Yellowjackets is a tale of survival, and not just because it’s about a group of high school soccer players who must do their gruesome best to stay alive after their plane crashes in the wilderness. The show’s present-day story line follows those same women 25 years later, and on a meta level, it tells a very different survival story—that of its accomplished core team of actors, who have made it through the Hollywood wilderness.
Lauren Ambrose, Tawny Cypress, Simone Kessell, Juliette Lewis, Melanie Lynskey, and Christina Ricci, who portray the grown-up versions of the characters (Van, Taissa, Lottie, Natalie, Shauna, and Misty, respectively) have all worked in the entertainment industry for decades, and have defied bleak Hollywood odds to remain in front of the camera even in their mid-to-late 40s. For Kessell, a New Zealander who’s hopped back and forth between continents for screen roles since the ’90s, mainstream recognition has been more recent, with her casting in Showtime’s smash hit Yellowjackets as well as the recent Obi-Wan Kenobi and a recurring role on Our Flag Means Death. But she’s been here all along, on shows like Xena: Warrior Princess and Hercules: The Legendary Journeys.
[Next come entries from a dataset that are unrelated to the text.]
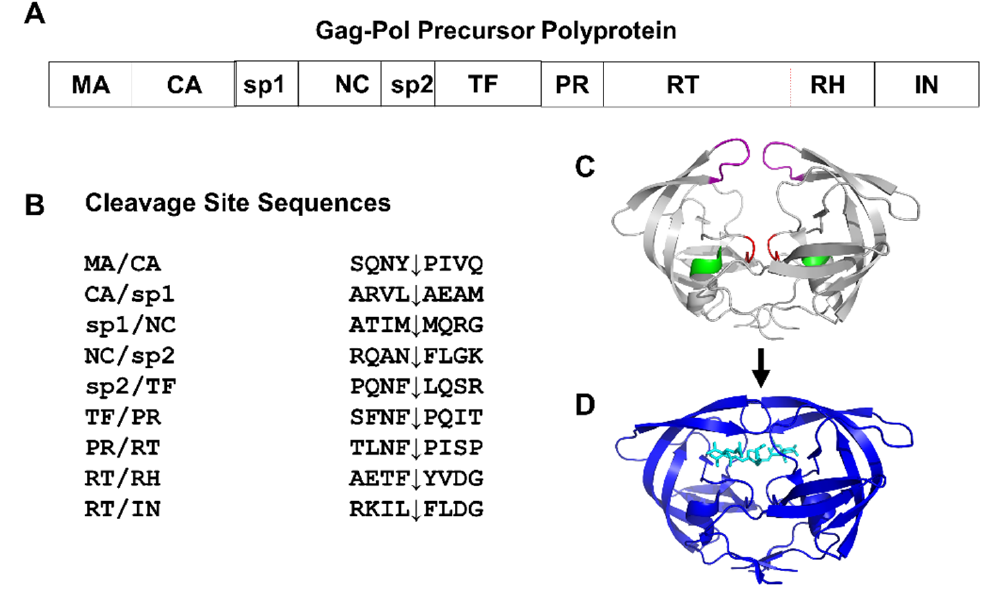
Figure 1. ( A ) The HIV-1 Gag-Pol polyprotein precursor is processed by PR during maturation to release individual structural proteins MA, CA, and NC, and enzymes PR, RT, and IN. ( B ) PR hydrolyzes the peptide bond, indicated by an arrow in the listed cleavage site sequences of Gag-Pol. ( C ) The dimer of mature PR (grey ribbons) exists in an open conformation in the absence of substrate or inhibitor. The conserved catalytic triplet of residues Asp-Thr-Gly is shown in red, the conserved triplet of Gly-Arg-Asn in the alpha helix is in green, and the Gly-rich ends of the flexible flaps are in purple. ( D ) The PR dimer (blue ribbons) bound to the peptide analog of the sp1/NC cleavage site (cyan sticks) has closed conformation flaps.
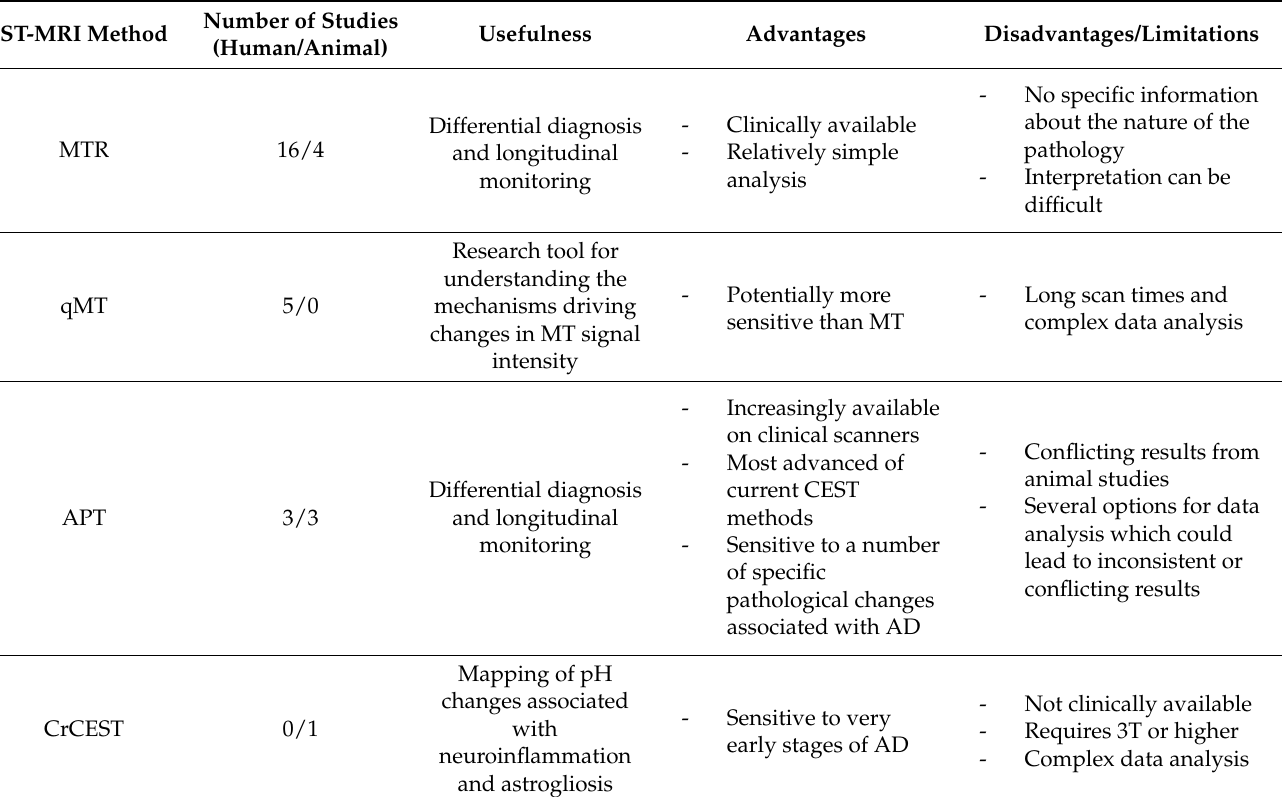
Table 7. Summary of the revised saturation transfer MRI techniques with their potential usefulness in diagnosis and management of the pathology, their major advantages, and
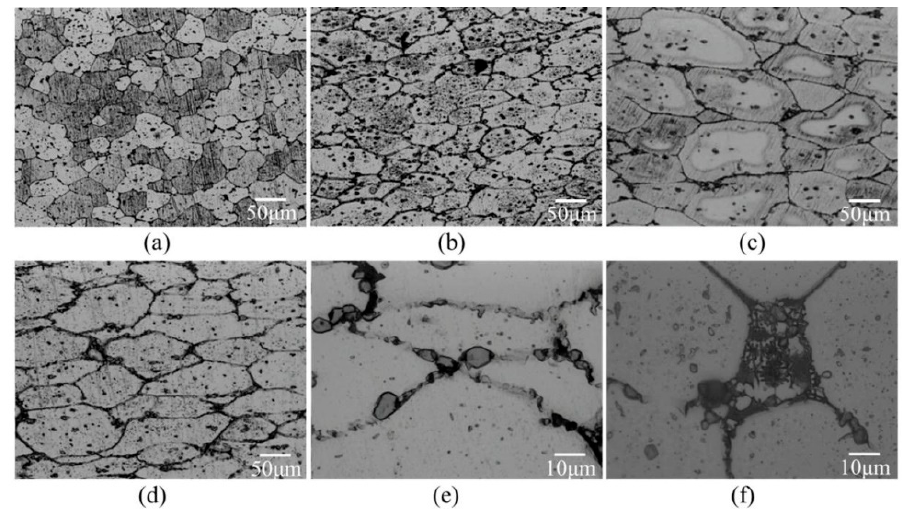
Figure 13. Microstructural characteristics of grain boundaries before and after high-temperature compression ( a ) SB9/620-1 + C550; ( b ) SB9/620-1 + C600; ( c ) SB9/620-30 + C550; ( d ) SB9/620-30 + C600; ( e ) SB9/620-30 + C600 (high magnification); and ( f ) SB9/620-30 (high magnification).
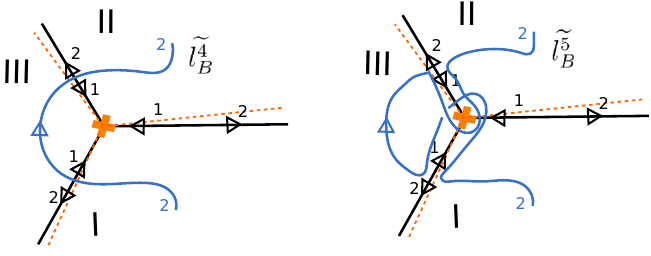
Figure 64 . Three lifts of l A and l B with matching contributions.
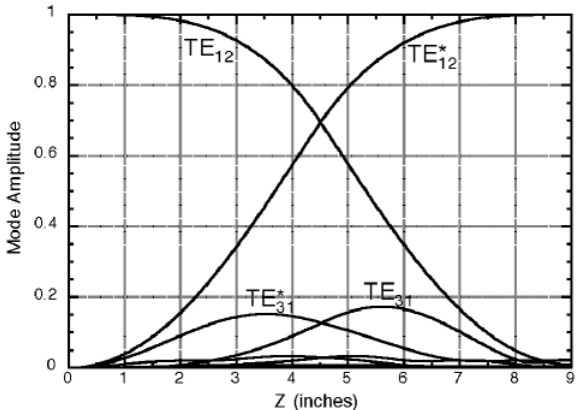
FIG. 21. Calculated mode amplitude profiles along the polar- ization converter, or mode rotator, for an entering TE 12 wave. The asterisks here indicate cross-polarized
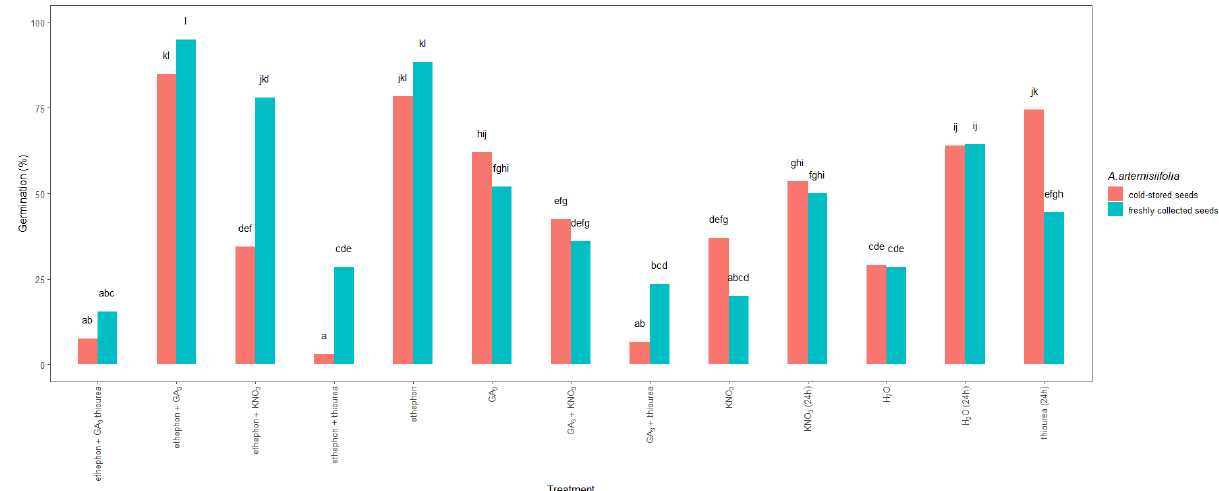
Figure 4. Total germination 14 days after sowing of freshly collected or cold-stored Ambrosia artemisiifolia seeds that were imbedded or treated with growth-promoting hormones or fertilizers. The estimated marginal means of eight replicates (standard error = 3.35) are shown. According to Tukey’s test, means following the same letter are not significantly different ( p < 0.05). No germination was observed in seeds that were treated with thiourea + KNO 3 or GA 3 + thiourea + KNO 3 ; data not shown.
“I really feel like I’ve come into my own as an actress after working for 30 years,” Kessell tells Vanity Fair. “You know, I’m not new here.”
“I’ve been one of the ones holding up those lead actresses for so long,” she adds. Now she’s one of them, playing mysterious Lottie, who has grown from the teenage antler queen played by Courtney Eaton in Yellowjackets’ earlier timeline to the charismatic leader of an “intentional community” (read: possible cult) whom Kessell warns is “not all kaftans and sunshine.”
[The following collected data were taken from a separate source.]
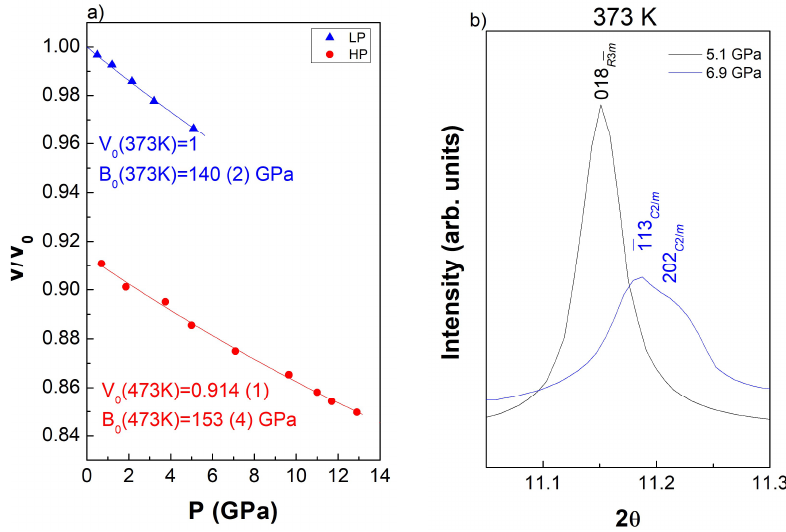
Figure 2. ( a ) Pressure dependence of the LuFe 2 O 4 rhombohedral low pressure (at 373 K) and monoclinic M2 high pressure forms (at 473 K); ( b ) evidence of the apparition of a monoclinic distortion with increasing pressure. The obtained monoclinic reflections are indexed in the ambient temperature monoclinic C 2/ m space group.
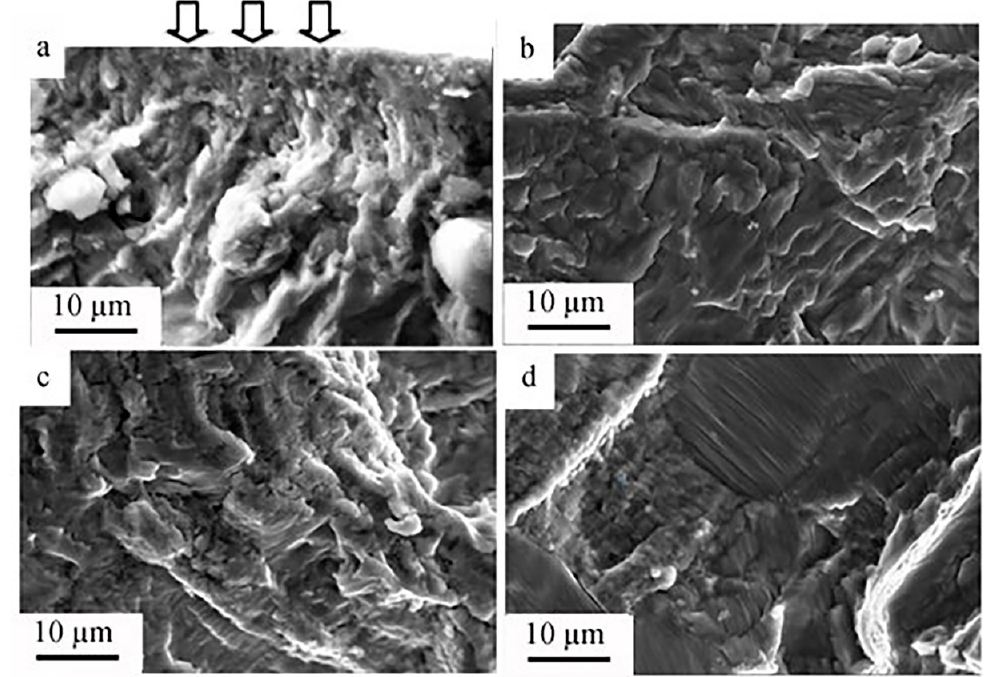
Figure 7. Block (subgrain) structure formed in the surface layer of titanium destroyed during the fatigue tests in the magnetic field: ( a ) 0 T; ( b ) 0.3 T; ( c ) 0.4 T; ( d ) 0.5 T. The arrows in ( a ) indicates the surface of the sample.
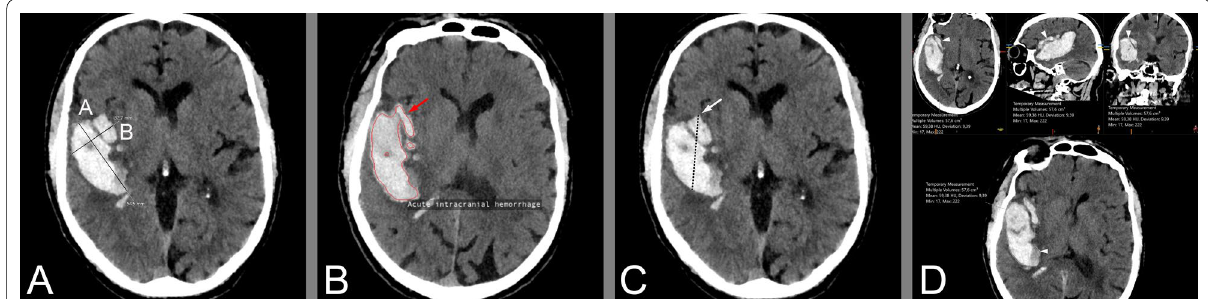
Fig. 6 Volumetric methodology. Panel A illustrates the principle of the ABC/2 method where A is the largest diameter of the hematoma in axial images, B is the largest perpendicular diameter, and C is the number of slices with hematoma visible multiplied with the slice distance. Panel B illustrates the measurement done by the automated hematoma segmentation tool qER-qQuant from Qure.ai. Panel C and D illustrate the semi-automated measurement done in Sectra IDS7 where an arbitrary diameter is drawn through the hematoma (panel C ) and the software then identifies the boundaries and calculate the volume (panel D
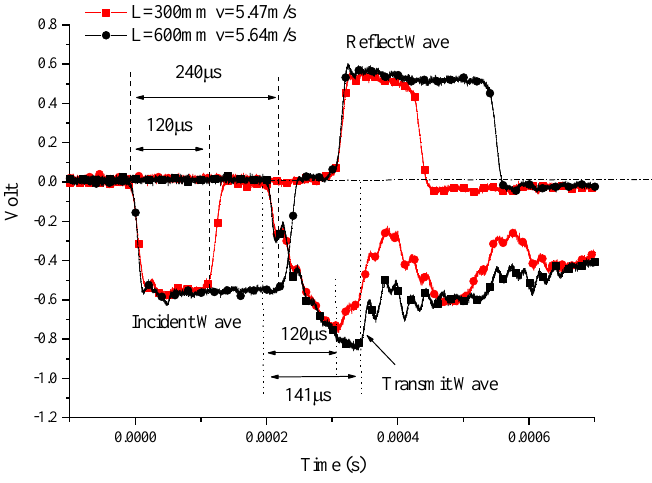
Figure 10. Effect of bullet length of 45° SCSs.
Kessell first came to Hollywood in the ’90s at the urging of Heath Ledger, an ex-boyfriend of hers, as part of “a group of Antipodean actors,” hanging out with Ledger and Joel Edgerton, among others. Kessell’s mother is Maori and her father is of European descent, which limited her options in those days. “I wasn’t going for lead roles in shows. I was going for the smaller sidekick roles, being brown-skinned,” she says. “But I was still there, giving it a go.” Now 47 years old and still calling the southern hemisphere her home base, she’s gotten married and has two sons, ages 10 and 18. Working on Yellowjackets with her family halfway around the world, she says that she found a sort of sisterhood with her castmates, an understanding that only comes with time and experience.
“There were definitely days where we’re all sitting in the greenroom—Lauren, Christina, Juliette, Melanie, Tawny, and myself—and we’re like, Look at us,” she says. “We’ve all got the same dilemmas with our kids, like, ‘oh, my God, who’s at after-school pickup from school today,’ and Lauren’s like, ‘Oh, my God, tell me about your teenager because my teenager…’ It’s really great to be in a room full of smart women and women who have all got a story just like I have and who have all been hardworking actresses for such a long time.”
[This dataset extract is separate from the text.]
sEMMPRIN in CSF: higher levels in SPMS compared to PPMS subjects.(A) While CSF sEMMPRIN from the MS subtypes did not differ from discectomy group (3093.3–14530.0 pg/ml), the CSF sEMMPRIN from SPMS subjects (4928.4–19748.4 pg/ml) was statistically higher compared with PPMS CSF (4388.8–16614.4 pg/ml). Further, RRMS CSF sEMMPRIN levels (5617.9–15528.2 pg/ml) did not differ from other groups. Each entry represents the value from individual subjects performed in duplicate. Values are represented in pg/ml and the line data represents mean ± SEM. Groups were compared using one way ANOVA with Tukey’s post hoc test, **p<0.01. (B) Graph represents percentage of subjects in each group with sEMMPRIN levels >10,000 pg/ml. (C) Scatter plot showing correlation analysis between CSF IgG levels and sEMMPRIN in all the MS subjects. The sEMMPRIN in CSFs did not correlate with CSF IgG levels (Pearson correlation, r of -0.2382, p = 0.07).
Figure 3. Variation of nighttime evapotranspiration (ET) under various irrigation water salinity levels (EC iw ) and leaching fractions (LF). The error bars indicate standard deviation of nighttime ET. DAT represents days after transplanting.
“We’re going from strength to strength to strength. There was no fear, there was no jealousy, there was no—because we’re through all of that,” she adds. “These are just strong, intelligent women who are working actresses. So that in itself was like, holy fuck.”
Season two of Yellowjackets introduces us to Kessell as the present-day Lottie and ramps up the intensity of Eaton’s younger portrayal. Kessell studied footage of charismatic and controversial leaders like Teal Swan while prepping for the role. Lottie claims to be helping her followers find their light, but she certainly hasn’t banished her own darkness. “They say some of the best psychiatrists are incredible with their patients, but at home behind closed doors, they’re a hot mess,” Kessell says. “I feel like that’s a slice of Lottie that we’re seeing and about to see.”
Kessell recalls a two-page monologue she delivers to a large group late in the season as Lottie (no spoilers here), and the feeling of knowing that she’d nailed it.
“In this moment it very much felt like doing theater. And I had a real moment,” she says. “I said, ‘Well done, darling, well done.’ And that was my little moment. Then, okay, on to the next. I think that’s it, and when you stop acknowledging those little moments, it’s time to let it go, maybe.”